基于PyFlink实现在线机器学习

背景

目前Flink逐步成为企业级大数据平台的使用最广泛的实时计算框架，特别在构建TB级别的实时数仓场景。Flink经历大量企业级线上环境的业务考验。

那么Flink的强大实时计算能力能否赋能给机器学习场景呢？这就是PyFlink项目的目的。我们知道机器学习主要是基于Python语言生态圈。但是Python（Cpython）语言是一个单核语言（即全局解析锁GIL），限制了单机处理性能。但是有了Flink赋能，Python机器学习可以分布式实时处理，就能大大提升机器学习的处理能力。

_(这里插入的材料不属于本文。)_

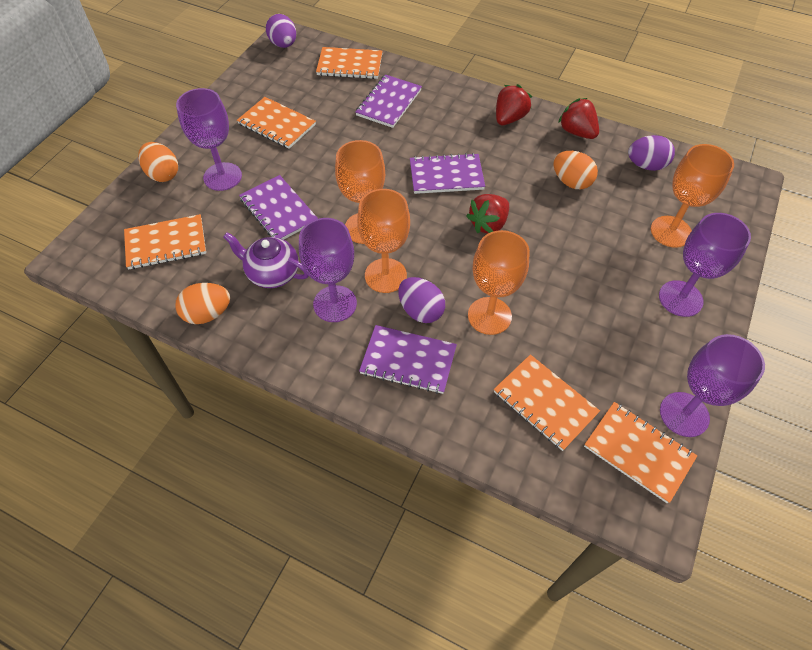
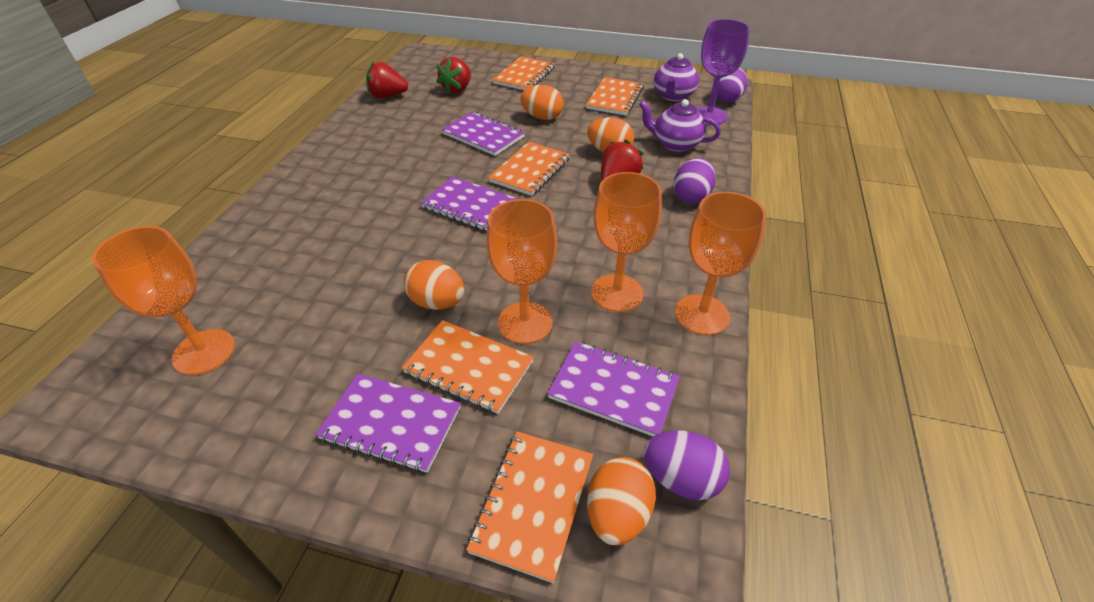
orange egg: [138,142,178,182] [175,283,230,324] [553,151,598,189] = 3 -> [404,260,465,310] [520,85,564,120] [587,117,634,153] [587,457,656,545] = 4
purple goblet: [176,88,242,191] [299,218,357,322] [659,213,751,317] [660,334,765,437] = 4 -> [696,19,750,125] = 1
purple teapot: [223,232,309,288] = 1 -> [639,99,721,152] [654,53,699,101] = 2

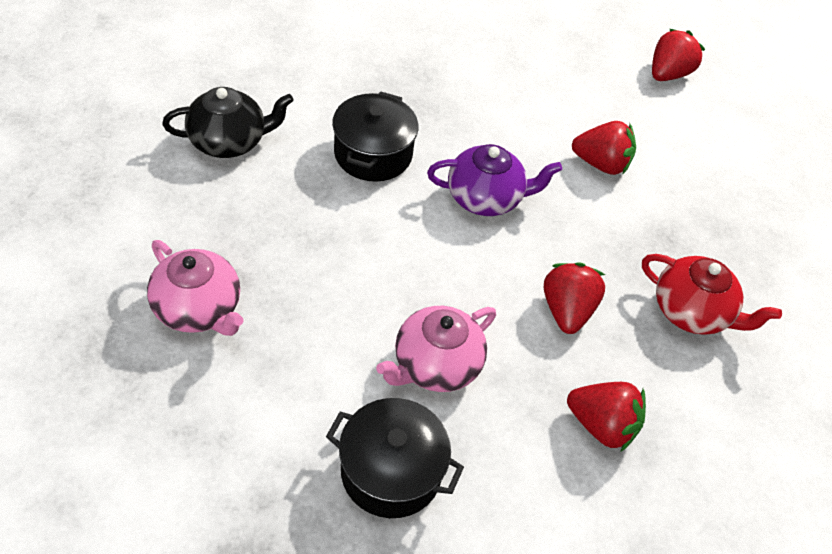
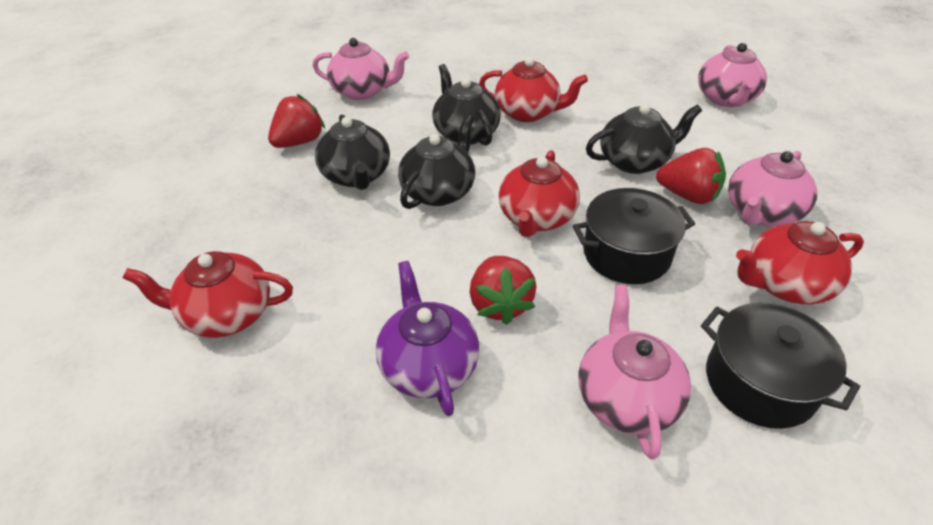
black teapot: [162,87,294,158] = 1 -> [315,115,390,190] [398,115,475,209] [432,64,501,146] [586,104,702,174] = 4
pink teapot: [147,240,244,336] [376,306,496,392] = 2 -> [313,38,409,100] [578,284,691,459] [698,43,767,107] [728,151,817,226] = 4
red strawberry: [544,262,605,334] [567,382,646,452] [572,121,636,175] [652,29,705,81] = 4 -> [268,94,325,148] [469,256,537,325] [656,148,726,204] = 3
red teapot: [642,254,782,335] = 1 -> [123,251,293,338] [479,57,588,122] [498,150,580,237] [736,221,864,305] = 4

本文将介绍PyFlink项目的实现原理、环境部署、机器学习案例运行，最后对实际线上架构部署提出架构建议。

第一部分环境准备

1.1 Hadoop Yarn集群准备

测试环境我们使用CDH开源集群，Flink的运行方式采用Flink on Yarn模式。单机测试的时候还有下面几种模式：

Local-SingleJVM 模式，开发测试使用，所有角色TM、JM 都在同一个 JVM 里面，线程模拟；
Local-SingleNode 模式，开发测试使用，运行在单机，进程模拟，伪分布式。
Cluster 模式，Flink自带集群模式，即Standalone集群；
k8s模式，k8s云模式部署；

1.1 Flink准备

Flink 版本采用最新（2022年1月15日）稳定版：Apache Flink 1.14.2。

1.2 Python环境准备

Python环境我们使用Aconda环境部署，Python内核版本为Python3.7.6。目前官网要求版本为： 3.6 或 3.7+，否则会出错。

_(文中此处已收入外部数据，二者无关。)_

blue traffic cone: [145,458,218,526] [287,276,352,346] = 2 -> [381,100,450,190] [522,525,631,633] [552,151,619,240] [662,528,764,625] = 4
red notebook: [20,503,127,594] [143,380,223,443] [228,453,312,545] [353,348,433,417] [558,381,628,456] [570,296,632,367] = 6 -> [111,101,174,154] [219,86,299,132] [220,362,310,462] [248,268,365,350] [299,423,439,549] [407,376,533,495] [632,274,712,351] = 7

另外需要部署安装PyFlink包。从flink1.10开始，PyFlink安装无需编译源码.

安装命令如下（注意对应的Flink版本）：

1	root@deeplearning:~# pip install apache-flink==1.14.2

由于墙的原因建议指定国内源（使用清华大学源：https://pypi.tuna.tsinghua.edu.cn/simple/），否则会很慢：

1	root@deeplearning:~# pip install apache-flink==1.14.2 -i https://pypi.tuna.tsinghua.edu.cn/simple/

1.3 其他环境

集群（每个节点）的JAVA_HOME要求1.8或者1.11。

第二部分原理解析

2.1 运行原理

Flink项目组并没有使用Python语言重新实现Flink引擎，而是基于最小化设计原则（以最小的成本实现既定目标），在Flink Java核心外面套上一层Python API，重用现有的Java核心引擎。整个设计实现类似PySpark。

从Flink版本演进上看，主要提供能力有：

Flink 1.8.x，开始对Python支持；

存在的问题：支持Datase/Stream 两个独立实现的API，底层使用JPython实现。
Flink 1.9.x，对Table的支持；
Flink 1.10.x，增加Python UDFs的支持，在 Table API/SQL 中注册并使用自定义函数；
Flink 1.11.x，Pandas UDF 和用户自定义的 Metrics；

2.1.1 通讯选型

Flink赋能Python最核心的问题是：Java（Flink为Java研发）和Python进程如何实现通讯。在Flink 1.8.x版本的时候使用Jython来实现，性能上比cpython要快。但是机器学习等生态包支持上，远不如cpython。所以从生态融合上看选择Cpython才是正确的方向。

Java和Python通信有两种解法。

第一种，第三方实现，即实现一个统一的大数据处理管道（pipline），并支持多语言开发，通信由管道平台统一处理。这就是Google开源的Apache Beam（如下图）。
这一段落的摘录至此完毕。